Daily deal and group buying sites are currently all the rage for price-savvy consumers looking for the best deals and to try new products or services for minimal cost.
If you’re unsure of what these are, here’s a breakdown:
- Companies offer specific products or services at deeply discounted prices to people who register with the deal-of-the-day site.
- Group buying sites only offer the item at discount if the number of buyers reaches a certain target (e.g. Groupon, Teambuy)
- Daily deal sites will offer the deal no matter the number of buyers (e.g. Living Social, Indulge Living)
- The deals are emailed daily and offer discounts on such services and products like dinner, spa services and computer accessories.
- Some sites are now offering travel and vacation deals too.
Marketing through the sites
Daily deal and group buying sites are the informational age’s version of telemarketing, but less intrusive and more targeted. People sign up with specific sites dependent on their demographics and location. They then receive daily emails with great deals that hopefully entice them to purchase your products or services for greatly discounted rates.

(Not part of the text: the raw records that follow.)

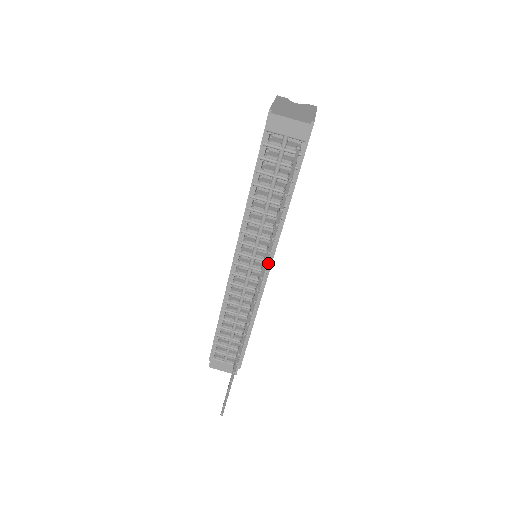
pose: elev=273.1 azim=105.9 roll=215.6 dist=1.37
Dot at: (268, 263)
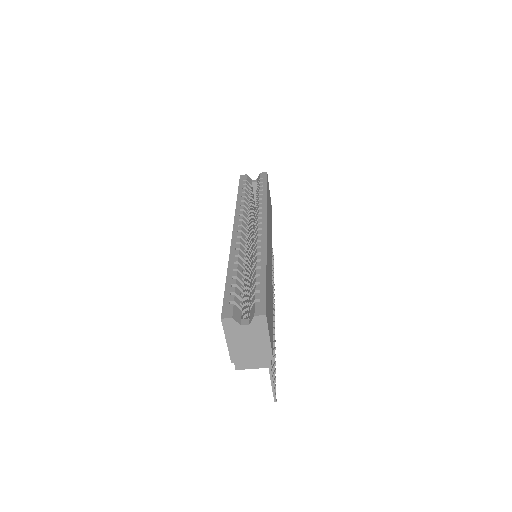
Dot at: occluded
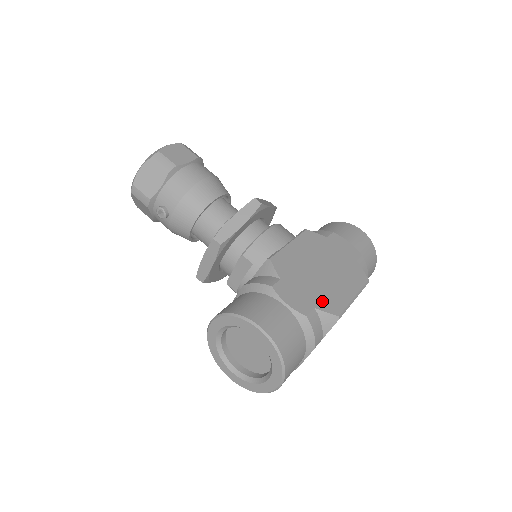
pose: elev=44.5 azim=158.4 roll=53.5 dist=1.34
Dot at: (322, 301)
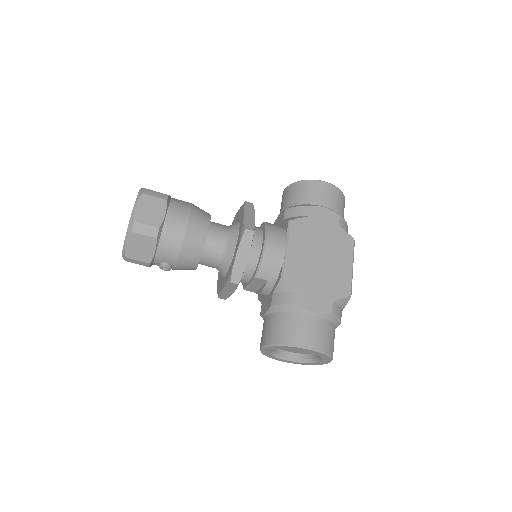
Dot at: (335, 290)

Groupon was the original group buying site which targeted the public as a whole. Since it was launched in 2008 the concept has grown to include daily deal sites and has branched out to include sites that target specific demographics, be it ethnic, household income or family status.
These sites offer companies a low-risk marketing ploy which will only cost you (the business) a percentage of what you sell on the site. They offer a great platform to expose your company to customers that may not know of your company as well as a way to offer new products on a trial basis to see what the reception will be.
What’s it mean to you?
Offering your services or products on these sites will not result in a windfall for your bank account initially although it may result in bringing in customers that may have otherwise passed you by. By offering services or products at a discount (often at cost) and offering great customer service when they show up, you could be investing in your future and building trusting relationships.

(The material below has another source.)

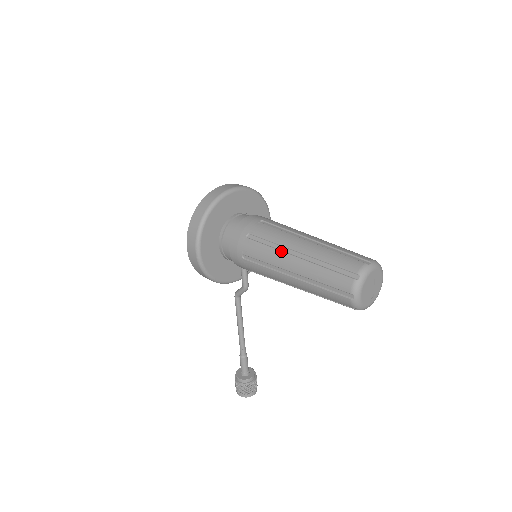
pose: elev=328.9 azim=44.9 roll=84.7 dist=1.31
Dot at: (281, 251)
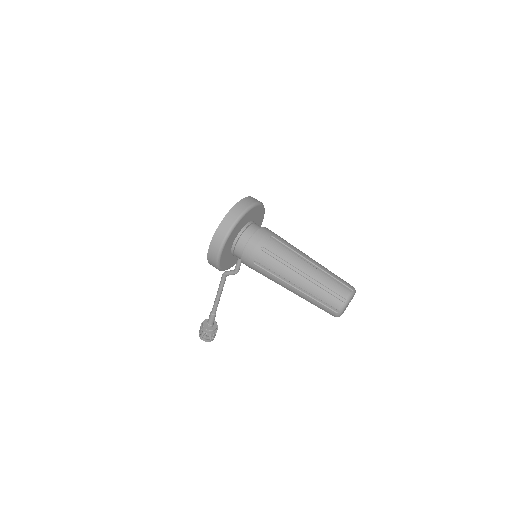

Plan your deal offering carefully by following these tips:
- Take advantage of the volume this type of advertising offers. Subsequently, one of the best reasons to enter the daily deal market is to sell excess inventory.
- Be savvy in the products you offer. Use deal-of-the-day sites to try out new products or services. Ensure to state somewhere on the coupon that this is trial pricing.
- Beware of the penalties if you don’t deliver. If you market online, be prepared to hear your customers grumble online if you can’t follow through on your promises.
- Negotiate a lower commission rate. Groupon started out by charging a firm 50% commission but, as more daily deal sites enter the market, they are more willing to negotiate that percentage.
- Controlling how many coupon sales you’ll allow ensures that the quality of your services doesn’t diminish or become strained.
- Pay attention to the comment section of your deal page and respond quickly to any questions or concerns customers may have.
- Choose your deal-of-the-day site carefully. Every city has numerous sites that cater to specific clientele. Ensure that the one you choose to advertise with is best suited to your clientele to ensure that you’re exposing your business to potential repeat customers.
- Encourage customer loyalty by offering first time customers discounts for their return visit or referral. This will help to extend your company’s reach beyond the initial daily deal visit.
Some cons of advertising on deal-of-the-day sites:
- Bargain hunters unite! A large percentage of deal-of-the-day site users are bargain hunters who will go wherever there are savings to be had. This is also the same problem as when a company offers a sale. Just remember that mixed in with the bargain hunters will be potential repeat customers.
- Business boom then bust. The initial period of time after a daily deal offering will busy for any company as buyers redeem their coupons. Some deals allow buyers to purchase multiple coupons. As the buyers use up their coupons, companies do run the risk of seeing their business volume drop off because the buyers haven’t turned into repeat clientele. Be wary of increasing staff levels in case this occurs.
- Return on investment. When signing up for daily deal marketing, keep in mind your costs and the potential return on investment. You will be offering a product or service at a deeply discounted rate and paying the daily deal site a commission on sales as well. Ensure that your initial costs will be covered; otherwise it could end up costing you money.